The most frequently reported symptoms of aura in patients with unipolar depression are visual symptoms and flushing. Patients with unipolar depression without aura seldom report aura and if they do, they do not meet DSM-IV or ICD-10 criteria for the diagnosis.
An aura, which can be defined as an atypical sensory, visual, or cognitive experience, is a transient phenomenon occurring in relation to a major neurological event, typically an aura preceding a transient ischemic attack. It is a common symptom of stroke.\n
The most common sensory symptom of aura is pressure or burning sensation in the back of the head, neck, and trunk, especially if the aura is localized. The other common physical symptom is facial numbness.
The occurrence of aura is a relatively infrequent but non-uniform occurrence with a variable number of symptoms in each individual patient. The occurrence of aura is not related to a particular cause. The term aura is not appropriate as it is only partially informative.
Although there is no cure for AVBs, the prognosis of patients with AVBs is not particularly poor. The optimal management of AVBs is not yet well defined in scientific literature. As far as the natural history of AVBs is concerned, the majority of patients are free from any complications or side effects or have good results for quality of life. These cases may be better managed than those with other types of AVBs, with less disruption to daily life, less time on hospitalisation, and less cost.
There is little evidence to support one particular treatment, but research from recent years has been ongoing. The use of antiepileptic medication has been questioned, but there are preliminary data that show they may be useful. In contrast, some recent studies show that the use of antihypertensive medication before a seizure event may be useful. Trials of antiepileptic and antihypertensive drugs are ongoing.
A self-management and cognitive training program can have substantial impact on individuals with heart failure and HF patients can be educated to manage CHF self-management and lifestyle behavior without a formal course.
In the past, there was general agreement that typical age for the onset of aura might be at around 65 to 70. However, because of the large variability we were not able to conclude that aura is rarely observed in people younger than age 65. On the other hand, the findings also lend weak support to people aged 80 and 90 being more likely to suffer auras than those aged 65 and 70.
The AHA intervention appeared to offer clinically and statistically significant improvements in quality of life. More sustained effects were expected through a further 10 week follow up.
The aura of the migraine has been known to have many causes; however, they all have a similar result, as this proves to be a trigger for the migraine headaches. The causes of aura have been linked to the activation of some areas of the brain like the temporal lobe and the posterior section of the hypothalamus of the brain. [Migraine-related headaches may be related to migraine pain or tenderness in the back of the head in women and a dull head pain that becomes worse as the day progresses in men, and is sometimes described as being like a "tight rubber band".(http://en.dafod.net/brain_images/201407/201407_migrain-1_migraine.

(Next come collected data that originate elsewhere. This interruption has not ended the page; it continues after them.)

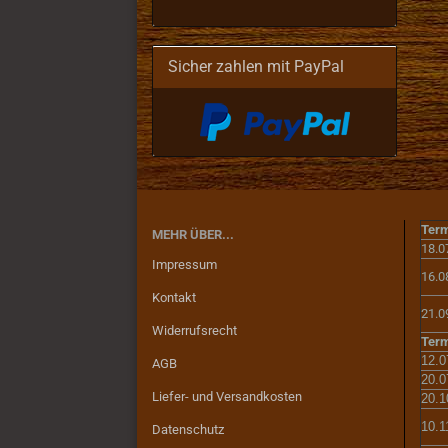
Sicher zahlen mit PayPal
Term
MEHR ÜBER...
18.0
Impressum
16.0
Kontakt
21.0
Widerrufsrecht
Term
12.0
AGB
20.0
Liefer- und Versandkosten
20.1
10.1
Datenschutz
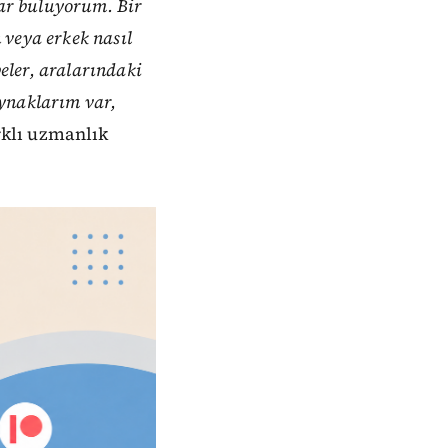
lar buluyorum. Bir
 veya erkek nasıl
eler, aralarındaki
aynaklarım var,
klı uzmanlık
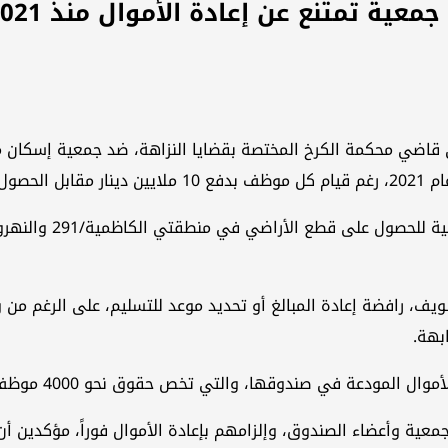
 قاضي محكمة الكرخ المختصة بقضايا النزاهة، ضد جمعية إسكان 
 سكنية.
 حقوق نحو 4000 موظف، ما يعزز الشبهات حول وجود سوء إدارة أو فساد مالي متعمّد.
جمعية وأعضاء الصندوق، وإلزامهم بإعادة الأموال فوراً، مؤكدين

We propose to use trial registration in the aura literature. It should be compulsory in trials of medication for primary prevention, especially those with positive results: (i) as a prerequisite to publication; (ii) as a means of communication to the patients when a trial is stopped prematurely, as is often the case in clinical trials; and (iii) to prevent false-positive discoveries from being published later than is warranted.
Many adults found using home-based self-management to be a rewarding and helpful experience. The benefits of both program programs had no adverse effects, were generally well tolerated, and were perceived as being relevant to everyday life.